Akzeptanz und Verweigerung

■ Jennifer Herrema und Neil Hagerty von Royal Trux stellen Rockklischees bewußt zur Schau und negieren sie im Lärm

Pärchen in Rockbands sind meist so eine Sache für sich. Da gab's schon immer ruhige Reihenhaus-Ehen wie bei Yo La Tengo oder 11th Dream Day (Mutti trommelt), intellektuelle Diskurslieben (Stereolab, Sonie Youth) oder das stets unterhaltsame Modell Taylor/Burton in den Variationen Blondie, Bongwater oder Boss Hog. Und es gibt die scheinbar ewig währende Teenagesex-Komödie, die weder von der Zeit noch von eventuellen Mitmusikern getrübt werden kann. Jennifer Herrema und Neil Hagerty von Royal Trux sind so ein Paar. Seit Mitte der 80er Jahre und sieben Alben hocken die beiden Ex-Junkies nun schon zusammen, spielen Rockmusik oder das, was sie dafür halten.

Ein für Außenstehende solipsistisch anmutender Alptraum aus Boogie, Rock und Boogaloo. Manche nennen das, was Royal Trux so gekonnt inszenieren, „Antirock“. Letzteres setzt freilich ein affirmatives Verhältnis zum Rock voraus, wofür in diesem Fall eine fast bedingungslose Verehrung der Rolling Stones spricht – tatsächlich klingt vieles von Royal Trux so wie Stones auf cold turkey.

Andererseits sprechen die von einer bohèmehaften New Yorker Noise-Dialektik geprägten Akzeptanz-Verweigerungs-Spielchen der Band eher für das, was man „Pulp-Noise-Rock“ nennen könnte: Einer bewußten Zurschaustellung aller Rockklischees inklusive Kunst, Kitsch und Kommerz, bei gleichzeitiger Verneinung durch Lärm.

Jennifer Herrema, die schon mal für Calvin Klein posierte, vereinigt dazu alle Rockbitch- und Superglamgirl-Zuschreibungen auf sich.
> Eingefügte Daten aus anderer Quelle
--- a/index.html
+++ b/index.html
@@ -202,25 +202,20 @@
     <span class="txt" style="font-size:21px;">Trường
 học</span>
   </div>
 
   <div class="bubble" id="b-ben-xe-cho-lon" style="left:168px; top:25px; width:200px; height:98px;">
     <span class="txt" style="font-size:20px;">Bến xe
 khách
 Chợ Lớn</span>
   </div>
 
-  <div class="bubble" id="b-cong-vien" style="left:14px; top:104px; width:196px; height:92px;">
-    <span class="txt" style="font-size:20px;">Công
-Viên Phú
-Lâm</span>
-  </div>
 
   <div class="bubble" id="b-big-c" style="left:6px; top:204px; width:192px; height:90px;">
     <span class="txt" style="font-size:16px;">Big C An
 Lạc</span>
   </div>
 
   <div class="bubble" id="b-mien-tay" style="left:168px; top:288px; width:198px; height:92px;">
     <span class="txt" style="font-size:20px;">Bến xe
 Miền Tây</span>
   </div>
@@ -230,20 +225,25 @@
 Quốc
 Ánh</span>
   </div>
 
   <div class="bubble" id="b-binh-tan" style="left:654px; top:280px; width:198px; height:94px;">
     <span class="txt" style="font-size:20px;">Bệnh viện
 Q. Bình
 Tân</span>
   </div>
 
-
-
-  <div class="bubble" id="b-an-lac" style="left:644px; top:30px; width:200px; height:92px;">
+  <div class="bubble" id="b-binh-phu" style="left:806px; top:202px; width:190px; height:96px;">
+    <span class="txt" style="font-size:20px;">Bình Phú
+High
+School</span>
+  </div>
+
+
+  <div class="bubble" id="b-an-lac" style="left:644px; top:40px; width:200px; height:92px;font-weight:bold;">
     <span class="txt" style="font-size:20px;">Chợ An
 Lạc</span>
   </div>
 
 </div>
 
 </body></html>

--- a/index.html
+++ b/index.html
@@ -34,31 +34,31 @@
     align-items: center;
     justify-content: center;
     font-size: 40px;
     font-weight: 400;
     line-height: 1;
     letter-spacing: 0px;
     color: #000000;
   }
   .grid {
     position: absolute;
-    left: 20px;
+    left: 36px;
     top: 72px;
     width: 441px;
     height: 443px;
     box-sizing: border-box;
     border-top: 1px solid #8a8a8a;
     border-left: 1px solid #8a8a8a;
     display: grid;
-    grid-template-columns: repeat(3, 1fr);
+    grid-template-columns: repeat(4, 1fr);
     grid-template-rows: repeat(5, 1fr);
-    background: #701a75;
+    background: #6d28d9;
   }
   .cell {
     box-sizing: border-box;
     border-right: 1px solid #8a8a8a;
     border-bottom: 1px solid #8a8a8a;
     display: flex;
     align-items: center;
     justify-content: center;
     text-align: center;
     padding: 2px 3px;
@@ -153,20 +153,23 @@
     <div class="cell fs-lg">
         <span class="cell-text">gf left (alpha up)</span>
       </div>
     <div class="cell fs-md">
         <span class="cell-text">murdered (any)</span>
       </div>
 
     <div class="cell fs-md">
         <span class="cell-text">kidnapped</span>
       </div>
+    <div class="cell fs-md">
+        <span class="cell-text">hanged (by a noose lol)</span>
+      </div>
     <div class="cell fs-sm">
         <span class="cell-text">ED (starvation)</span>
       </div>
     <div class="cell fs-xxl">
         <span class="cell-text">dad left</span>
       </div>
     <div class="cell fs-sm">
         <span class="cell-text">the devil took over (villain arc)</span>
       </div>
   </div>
Mit dunkelblondem Pony über der Sonnenbrille und einem Kühlergrill als Gürtelschnalle mimt sie die schmollmundige Lolita, während die anderen schuften. Und als Royal Trux für das vorletzte Album zur Industrie gingen, gaben sie sich selbst willig dem „Corporate Rock“-Design hin: Man ließ Tourneen platzen, verpulverte einen Haufen Geld und bekam als Ergebnis eine neue Rock-Scheibe und ein superfettes Bandlogo (RX).
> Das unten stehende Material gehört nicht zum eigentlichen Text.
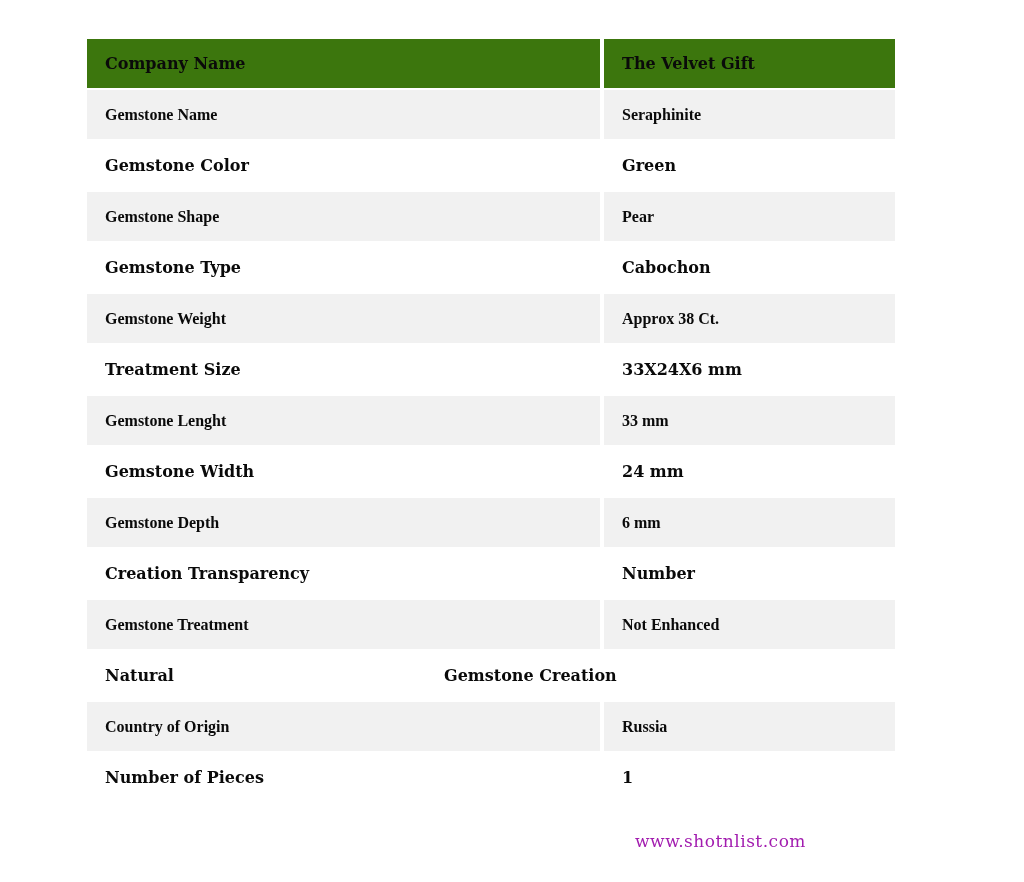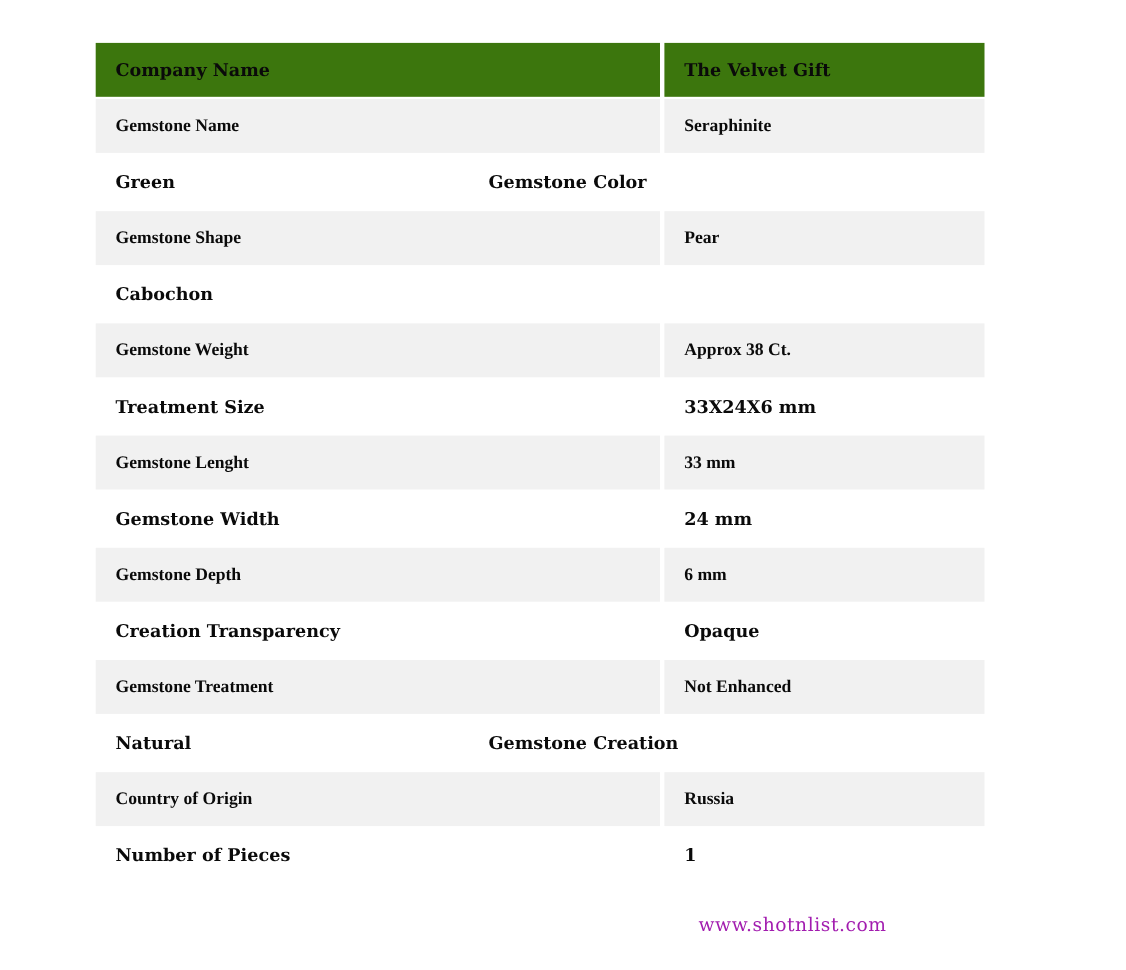--- a/index.html
+++ b/index.html
@@ -62,28 +62,29 @@
     <div class="row header">
       <div class="cell label">Company Name</div>
       <div class="cell value">The Velvet Gift</div>
     </div>
     <div id="rows-container">
         <div class="row alt">
           <div class="cell label">Gemstone Name</div>
           <div class="cell value">Seraphinite</div>
         </div>
         <div class="row plain">
+          <div class="cell label">Gemstone Color</div>
           <div class="cell value">Green</div>
-          <div class="cell label">Gemstone Color</div>
         </div>
         <div class="row alt">
           <div class="cell label">Gemstone Shape</div>
           <div class="cell value">Pear</div>
         </div>
         <div class="row plain">
+          <div class="cell label">Gemstone Type</div>
           <div class="cell value">Cabochon</div>
         </div>
         <div class="row alt">
           <div class="cell label">Gemstone Weight</div>
           <div class="cell value">Approx 38 Ct.</div>
         </div>
         <div class="row plain">
           <div class="cell label">Treatment Size</div>
           <div class="cell value">33X24X6 mm</div>
         </div>
@@ -94,21 +95,21 @@
         <div class="row plain">
           <div class="cell label">Gemstone Width</div>
           <div class="cell value">24 mm</div>
         </div>
         <div class="row alt">
           <div class="cell label">Gemstone Depth</div>
           <div class="cell value">6 mm</div>
         </div>
         <div class="row plain">
           <div class="cell label">Creation Transparency</div>
-          <div class="cell value">Opaque</div>
+          <div class="cell value">Number</div>
         </div>
         <div class="row alt">
           <div class="cell label">Gemstone Treatment</div>
           <div class="cell value">Not Enhanced</div>
         </div>
         <div class="row plain">
           <div class="cell value">Natural</div>
           <div class="cell label">Gemstone Creation</div>
         </div>
         <div class="row alt">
Mit Accelerator und der Rücckehr zu ihrem alten Label gelang ihnen jetzt eine sprichwörtliche Beschleunigung im Sinne von viel zu viel Gas im ersten Gang. Eine hochtourige Angelegenheit, fehl-startend und stotternd, mit vielen fiesen Motorengeräuschen, dabei aber immer blankpoliert wie die Auspuffrohre einer Zuhälter-Corvette. Eine bescheidene Antwort auf soviel Coolness gibt das Booklet: „They believed in sex and looking good, with their own brand of music.“ Pärchen-Rock galore.